The plain meaning of the text seems to be that the barrenness described in verse 2 is simply the original state of the universe in the twenty–four hours immediately following its initial creation. It is not a state of desolation into which the earth fell; it is how the universe appeared in situ (in its original condition), before God finished His creative work.
The picture it conjures up is reminiscent of a potter wishing to fashion a beautiful vessel and then fill it to be used. He first takes a lump of unformed clay and places it on the wheel to mold and fit it to his purpose.

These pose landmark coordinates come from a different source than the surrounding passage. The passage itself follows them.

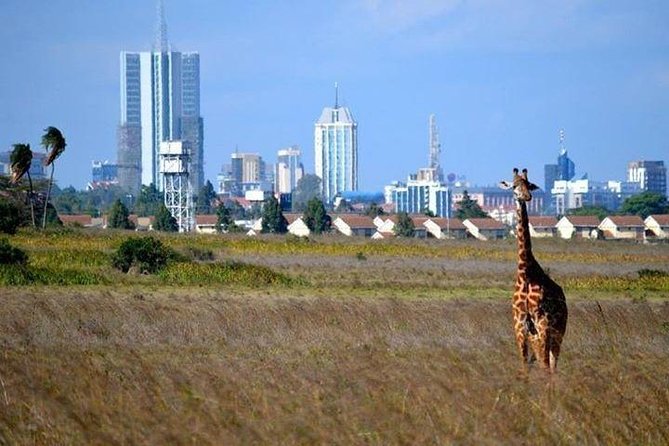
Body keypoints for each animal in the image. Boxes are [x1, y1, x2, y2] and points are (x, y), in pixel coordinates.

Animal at [500, 168, 568, 373]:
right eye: (514, 186)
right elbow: (524, 365)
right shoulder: (520, 327)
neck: (525, 273)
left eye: (529, 185)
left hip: (557, 330)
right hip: (538, 334)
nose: (527, 197)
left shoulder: (542, 323)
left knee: (551, 364)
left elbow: (544, 364)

In a similar way, God began with raw material. He first created a basic mass of elements that contained everything necessary to make a habitat for the life He would later create. And then using that mass of elements, He carefully shaped it and formed it into the perfect finished work He had planned from the beginning. So aside from the life–forms He created, His work throughout those first six days is comparable to the potter’s finishing work. It was mostly a process of perfecting what He had already created in the beginning.